Decided on September 13, 2012
Supreme Court, Kings County

Doron Realty, Inc. and Doron Ismailoff, Plaintiffs,

against

Thor Realty, LLC, THOR EQUITIES, LLC, SINGER CONEY, LLC, H.B. SINGER, LLC, JOSEPH SITT, HERMAN H. SINGER, DAVID DAYAN, ELIE DAYAN, and XYZ CORPORATIONS 1-10, Defendants.



4262/11



Plaintiffs' Attorney: David Wolf, Esq., Steven Landy & Associates, PLLC, 270 Madison Avenue, Suite 1400, New York, NY 10016

Defendants Thor Realty, LLC, Thor Equities, LLC, Singer Coney, LLC, Joseph Sitt, David Dayan and Elie Dayan's Attorney: Joseph Lee Matalon, Esq., Matalon Shweky Elman, PLLC, 450 Seventh Avenue, 33rd Floor, New York, NY 10127

David Schmidt, J.



Defendants Thor Realty, LLC, Thor Equities, LLC, Singer Coney, LLC, Joseph Sitt, David Dayan and Elie Dayan (collectively, the Sitt defendants) move to dismiss the Third and Fourth Causes of Action, for fraud and tortious interference, respectively, as asserted against them, by plaintiffs Doron Realty, Inc. and Doron Ismailoff (together, plaintiff), pursuant to CPLR 3016 and CPLR 3211 (a) (1), (5) and (7).
----
Exercise requirements:
1) Transcribe the entries verbatim from the line containing "#### 3. LaptopRepository.java" through the final line of the entries, with both ends included.
2) Continue the court decision on the motion to dismiss from the point at which it stops.
The entries that follow are unrelated to the court decision above.
----
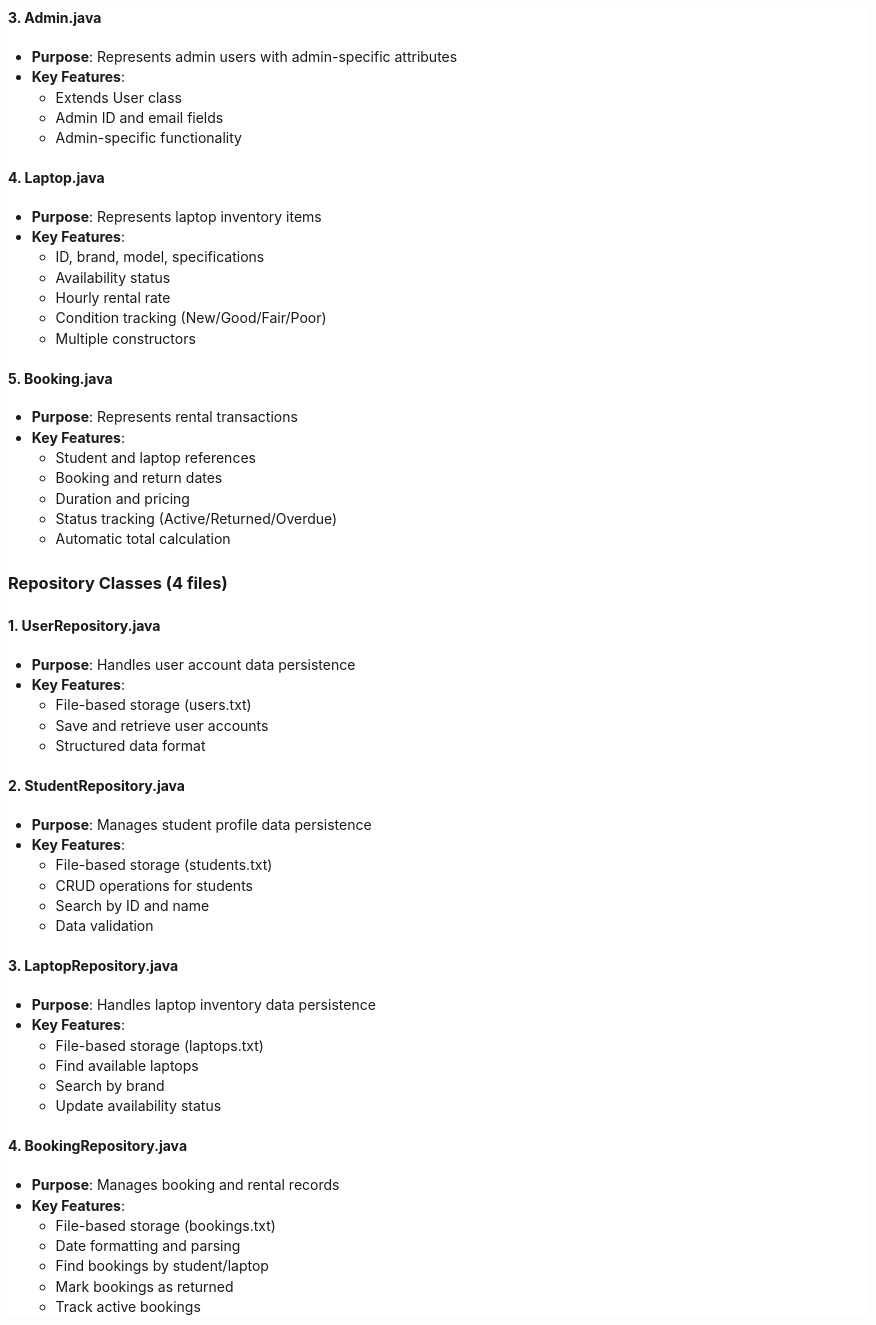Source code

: #### 3. Admin.java
- **Purpose**: Represents admin users with admin-specific attributes
- **Key Features**:
  - Extends User class
  - Admin ID and email fields
  - Admin-specific functionality

#### 4. Laptop.java
- **Purpose**: Represents laptop inventory items
- **Key Features**:
  - ID, brand, model, specifications
  - Availability status
  - Hourly rental rate
  - Condition tracking (New/Good/Fair/Poor)
  - Multiple constructors

#### 5. Booking.java
- **Purpose**: Represents rental transactions
- **Key Features**:
  - Student and laptop references
  - Booking and return dates
  - Duration and pricing
  - Status tracking (Active/Returned/Overdue)
  - Automatic total calculation

### Repository Classes (4 files)

#### 1. UserRepository.java
- **Purpose**: Handles user account data persistence
- **Key Features**:
  - File-based storage (users.txt)
  - Save and retrieve user accounts
  - Structured data format

#### 2. StudentRepository.java
- **Purpose**: Manages student profile data persistence
- **Key Features**:
  - File-based storage (students.txt)
  - CRUD operations for students
  - Search by ID and name
  - Data validation

#### 3. LaptopRepository.java
- **Purpose**: Handles laptop inventory data persistence
- **Key Features**:
  - File-based storage (laptops.txt)
  - Find available laptops
  - Search by brand
  - Update availability status

#### 4. BookingRepository.java
- **Purpose**: Manages booking and rental records
- **Key Features**:
  - File-based storage (bookings.txt)
  - Date formatting and parsing
  - Find bookings by student/laptop
  - Mark bookings as returned
  - Track active bookings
----
Answer list:
1)
#### 3. LaptopRepository.java
- **Purpose**: Handles laptop inventory data persistence
- **Key Features**:
  - File-based storage (laptops.txt)
  - Find available laptops
  - Search by brand
  - Update availability status

#### 4. BookingRepository.java
- **Purpose**: Manages booking and rental records
- **Key Features**:
  - File-based storage (bookings.txt)
  - Date formatting and parsing
  - Find bookings by student/laptop
  - Mark bookings as returned
  - Track active bookings

2)
Plaintiff, a licensed real estate broker, commenced this action to recover a real estate brokerage commission for services he allegedly provided in connection with the sale of several multi-million dollar parcels of commercial real property near the boardwalk in the Coney Island section of Brooklyn. For the reasons stated below, the motion is granted.

I.Factual Background

In November 2001, plaintiff entered into an "open listing" agreement with H.B. Singer LLC (H.B. Singer) under which plaintiff would show two properties located in the Coney Island section of Brooklyn to potential purchasers or lessees in exchange for a commission if plaintiff procured a sale or rental of these properties. Subsequently, on November 21, 2001, plaintiff showed these two properties and five additional properties owned by H.B. Singer to Elie Dayan (Elie) and his father, David Dayan (David). At the time, David said that he was scouting properties for his wealthy son-in-law, a shopping mall developer, who was interesting in buying several properties to build a basketball court. Plaintiff, however, did not believe that this was the [*2]intended use as it would not be a financially practical use of two valuable waterfront properties.

After the Dayans expressed interest in all of the properties, plaintiff arranged for them to meet with Herman Singer (Singer), President of H.B. Singer, the owner of the properties. The meeting occurred on November 26, 2001. During that meeting, attended by plaintiff, Singer and the Dayans, David again disclosed that his unnamed son-in-law was interested in purchasing all of the properties. The asking price was $20 million.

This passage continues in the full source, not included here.